▶ _To do_: Please take the lines from the one holding "Parken zu neuen Sonderpreisen...." through the one holding "Günstiger Parkplatz am" in the data below and copy them exactly.

[Start of Attachment]

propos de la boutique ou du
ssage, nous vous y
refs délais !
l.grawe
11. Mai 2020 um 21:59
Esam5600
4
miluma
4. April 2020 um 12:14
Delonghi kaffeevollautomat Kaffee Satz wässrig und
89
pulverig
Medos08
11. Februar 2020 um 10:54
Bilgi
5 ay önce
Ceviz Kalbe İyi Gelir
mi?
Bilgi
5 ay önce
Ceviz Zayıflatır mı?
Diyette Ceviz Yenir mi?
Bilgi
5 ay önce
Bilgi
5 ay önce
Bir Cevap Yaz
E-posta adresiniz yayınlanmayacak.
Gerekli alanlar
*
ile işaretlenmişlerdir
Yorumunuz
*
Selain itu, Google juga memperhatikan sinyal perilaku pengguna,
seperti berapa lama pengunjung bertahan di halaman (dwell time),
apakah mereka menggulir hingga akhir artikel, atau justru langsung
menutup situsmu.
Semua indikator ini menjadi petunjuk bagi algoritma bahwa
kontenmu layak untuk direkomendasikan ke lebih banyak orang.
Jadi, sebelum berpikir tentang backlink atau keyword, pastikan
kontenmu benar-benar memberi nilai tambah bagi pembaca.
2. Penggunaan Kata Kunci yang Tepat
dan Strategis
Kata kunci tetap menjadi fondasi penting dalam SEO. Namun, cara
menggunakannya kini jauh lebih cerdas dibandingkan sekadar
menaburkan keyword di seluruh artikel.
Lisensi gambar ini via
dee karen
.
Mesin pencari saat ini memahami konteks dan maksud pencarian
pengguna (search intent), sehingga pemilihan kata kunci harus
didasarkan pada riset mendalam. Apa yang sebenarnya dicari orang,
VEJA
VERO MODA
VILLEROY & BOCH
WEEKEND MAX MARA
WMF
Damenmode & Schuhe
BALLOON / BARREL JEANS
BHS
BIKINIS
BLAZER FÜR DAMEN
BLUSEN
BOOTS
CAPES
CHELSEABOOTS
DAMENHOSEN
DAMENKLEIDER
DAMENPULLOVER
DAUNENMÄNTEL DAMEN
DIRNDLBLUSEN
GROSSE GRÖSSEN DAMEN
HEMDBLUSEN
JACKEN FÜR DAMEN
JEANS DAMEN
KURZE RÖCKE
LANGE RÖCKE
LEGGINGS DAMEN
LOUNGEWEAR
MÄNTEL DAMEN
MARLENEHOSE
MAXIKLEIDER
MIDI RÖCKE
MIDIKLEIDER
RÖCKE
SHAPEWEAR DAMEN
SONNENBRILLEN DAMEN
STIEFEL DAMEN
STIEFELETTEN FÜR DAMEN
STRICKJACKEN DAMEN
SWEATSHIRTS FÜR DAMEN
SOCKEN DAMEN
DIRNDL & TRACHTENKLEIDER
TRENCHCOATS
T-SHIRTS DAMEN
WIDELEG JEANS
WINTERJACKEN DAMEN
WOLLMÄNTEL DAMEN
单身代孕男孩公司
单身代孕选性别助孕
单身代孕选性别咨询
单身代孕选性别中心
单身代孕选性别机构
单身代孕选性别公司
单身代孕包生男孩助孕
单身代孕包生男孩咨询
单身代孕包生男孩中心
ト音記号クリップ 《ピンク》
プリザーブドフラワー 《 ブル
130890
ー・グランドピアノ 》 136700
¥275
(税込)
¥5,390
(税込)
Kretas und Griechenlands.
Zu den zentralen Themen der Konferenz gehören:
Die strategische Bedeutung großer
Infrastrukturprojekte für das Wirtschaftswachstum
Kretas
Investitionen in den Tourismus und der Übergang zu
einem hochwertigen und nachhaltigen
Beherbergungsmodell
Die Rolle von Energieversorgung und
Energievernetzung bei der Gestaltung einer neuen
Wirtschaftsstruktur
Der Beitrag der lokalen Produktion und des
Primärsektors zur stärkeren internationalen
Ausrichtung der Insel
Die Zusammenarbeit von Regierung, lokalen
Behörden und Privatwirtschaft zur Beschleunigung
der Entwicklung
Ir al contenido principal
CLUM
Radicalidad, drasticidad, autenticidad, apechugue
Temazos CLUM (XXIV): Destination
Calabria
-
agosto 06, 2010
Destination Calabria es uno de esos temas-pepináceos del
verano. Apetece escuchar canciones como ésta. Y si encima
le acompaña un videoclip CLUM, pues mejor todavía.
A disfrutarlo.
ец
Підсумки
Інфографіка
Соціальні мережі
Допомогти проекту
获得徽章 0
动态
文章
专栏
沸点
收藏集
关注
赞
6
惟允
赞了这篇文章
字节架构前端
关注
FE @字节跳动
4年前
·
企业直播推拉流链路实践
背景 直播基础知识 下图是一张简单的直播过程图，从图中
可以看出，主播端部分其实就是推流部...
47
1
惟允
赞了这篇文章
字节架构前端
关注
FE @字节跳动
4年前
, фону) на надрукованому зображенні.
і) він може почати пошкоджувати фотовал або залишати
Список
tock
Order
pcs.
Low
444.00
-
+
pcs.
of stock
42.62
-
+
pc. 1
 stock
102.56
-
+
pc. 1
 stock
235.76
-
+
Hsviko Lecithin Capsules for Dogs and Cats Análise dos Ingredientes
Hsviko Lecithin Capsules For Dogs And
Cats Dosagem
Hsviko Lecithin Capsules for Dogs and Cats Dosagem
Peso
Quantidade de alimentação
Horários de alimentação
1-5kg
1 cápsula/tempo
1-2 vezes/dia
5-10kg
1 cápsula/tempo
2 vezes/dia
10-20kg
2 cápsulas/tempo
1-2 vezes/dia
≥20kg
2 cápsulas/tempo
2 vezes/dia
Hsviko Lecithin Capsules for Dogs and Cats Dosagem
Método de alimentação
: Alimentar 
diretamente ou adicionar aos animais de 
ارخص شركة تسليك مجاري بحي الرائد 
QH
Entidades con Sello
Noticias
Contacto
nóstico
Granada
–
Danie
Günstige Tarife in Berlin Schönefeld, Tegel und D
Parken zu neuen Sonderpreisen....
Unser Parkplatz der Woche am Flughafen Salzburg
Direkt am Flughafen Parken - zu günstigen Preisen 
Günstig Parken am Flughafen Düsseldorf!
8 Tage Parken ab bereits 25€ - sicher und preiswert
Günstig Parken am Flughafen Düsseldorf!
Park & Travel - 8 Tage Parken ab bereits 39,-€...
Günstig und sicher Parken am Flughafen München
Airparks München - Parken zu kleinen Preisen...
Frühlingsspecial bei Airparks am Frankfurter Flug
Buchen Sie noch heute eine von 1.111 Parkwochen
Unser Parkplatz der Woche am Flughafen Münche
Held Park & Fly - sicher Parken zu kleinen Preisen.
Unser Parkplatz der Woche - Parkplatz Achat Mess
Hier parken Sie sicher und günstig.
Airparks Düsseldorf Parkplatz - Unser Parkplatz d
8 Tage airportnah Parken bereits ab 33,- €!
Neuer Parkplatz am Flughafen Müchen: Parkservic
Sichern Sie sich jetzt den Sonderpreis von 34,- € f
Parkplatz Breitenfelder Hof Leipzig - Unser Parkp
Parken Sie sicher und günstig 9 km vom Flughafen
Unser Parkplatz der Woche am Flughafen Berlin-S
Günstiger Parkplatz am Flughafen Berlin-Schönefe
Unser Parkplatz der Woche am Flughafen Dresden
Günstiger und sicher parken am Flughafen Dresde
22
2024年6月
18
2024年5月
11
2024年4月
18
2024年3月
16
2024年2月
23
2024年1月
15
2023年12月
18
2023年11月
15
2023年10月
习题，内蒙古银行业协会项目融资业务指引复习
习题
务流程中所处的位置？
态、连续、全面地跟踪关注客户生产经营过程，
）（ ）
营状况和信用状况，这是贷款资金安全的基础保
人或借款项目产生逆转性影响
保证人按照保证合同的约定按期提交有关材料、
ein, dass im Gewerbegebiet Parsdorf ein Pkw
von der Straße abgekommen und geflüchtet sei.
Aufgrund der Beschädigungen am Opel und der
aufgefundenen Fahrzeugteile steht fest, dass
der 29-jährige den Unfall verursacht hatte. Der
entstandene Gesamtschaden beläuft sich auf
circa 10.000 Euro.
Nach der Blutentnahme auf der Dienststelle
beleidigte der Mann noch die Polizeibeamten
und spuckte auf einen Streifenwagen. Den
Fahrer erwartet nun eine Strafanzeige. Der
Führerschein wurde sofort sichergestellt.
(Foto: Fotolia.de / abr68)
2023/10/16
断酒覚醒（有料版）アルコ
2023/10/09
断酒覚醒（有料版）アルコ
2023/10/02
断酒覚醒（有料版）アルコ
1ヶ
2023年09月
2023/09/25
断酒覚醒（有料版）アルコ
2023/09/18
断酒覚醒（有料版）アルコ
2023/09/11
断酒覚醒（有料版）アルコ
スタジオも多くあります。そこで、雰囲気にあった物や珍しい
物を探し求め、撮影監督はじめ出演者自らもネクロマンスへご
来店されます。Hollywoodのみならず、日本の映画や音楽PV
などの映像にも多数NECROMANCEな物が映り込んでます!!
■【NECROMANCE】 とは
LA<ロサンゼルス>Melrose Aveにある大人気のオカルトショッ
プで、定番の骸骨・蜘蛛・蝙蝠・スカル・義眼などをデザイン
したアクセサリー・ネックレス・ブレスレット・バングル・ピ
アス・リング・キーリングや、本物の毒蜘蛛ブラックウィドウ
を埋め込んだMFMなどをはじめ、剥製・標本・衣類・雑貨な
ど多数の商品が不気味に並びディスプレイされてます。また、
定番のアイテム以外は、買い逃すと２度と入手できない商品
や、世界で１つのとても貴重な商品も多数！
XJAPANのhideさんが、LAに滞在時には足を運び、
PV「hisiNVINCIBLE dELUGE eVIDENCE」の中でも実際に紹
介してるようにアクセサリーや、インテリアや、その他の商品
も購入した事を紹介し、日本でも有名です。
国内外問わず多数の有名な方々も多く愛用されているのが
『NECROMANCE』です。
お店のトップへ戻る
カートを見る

[End of Attachment]

▶ _Expected output_:
Parken zu neuen Sonderpreisen....
Unser Parkplatz der Woche am Flughafen Salzburg
Direkt am Flughafen Parken - zu günstigen Preisen 
Günstig Parken am Flughafen Düsseldorf!
8 Tage Parken ab bereits 25€ - sicher und preiswert
Günstig Parken am Flughafen Düsseldorf!
Park & Travel - 8 Tage Parken ab bereits 39,-€...
Günstig und sicher Parken am Flughafen München
Airparks München - Parken zu kleinen Preisen...
Frühlingsspecial bei Airparks am Frankfurter Flug
Buchen Sie noch heute eine von 1.111 Parkwochen
Unser Parkplatz der Woche am Flughafen Münche
Held Park & Fly - sicher Parken zu kleinen Preisen.
Unser Parkplatz der Woche - Parkplatz Achat Mess
Hier parken Sie sicher und günstig.
Airparks Düsseldorf Parkplatz - Unser Parkplatz d
8 Tage airportnah Parken bereits ab 33,- €!
Neuer Parkplatz am Flughafen Müchen: Parkservic
Sichern Sie sich jetzt den Sonderpreis von 34,- € f
Parkplatz Breitenfelder Hof Leipzig - Unser Parkp
Parken Sie sicher und günstig 9 km vom Flughafen
Unser Parkplatz der Woche am Flughafen Berlin-S
Günstiger Parkplatz am Flughafen Berlin-Schönefe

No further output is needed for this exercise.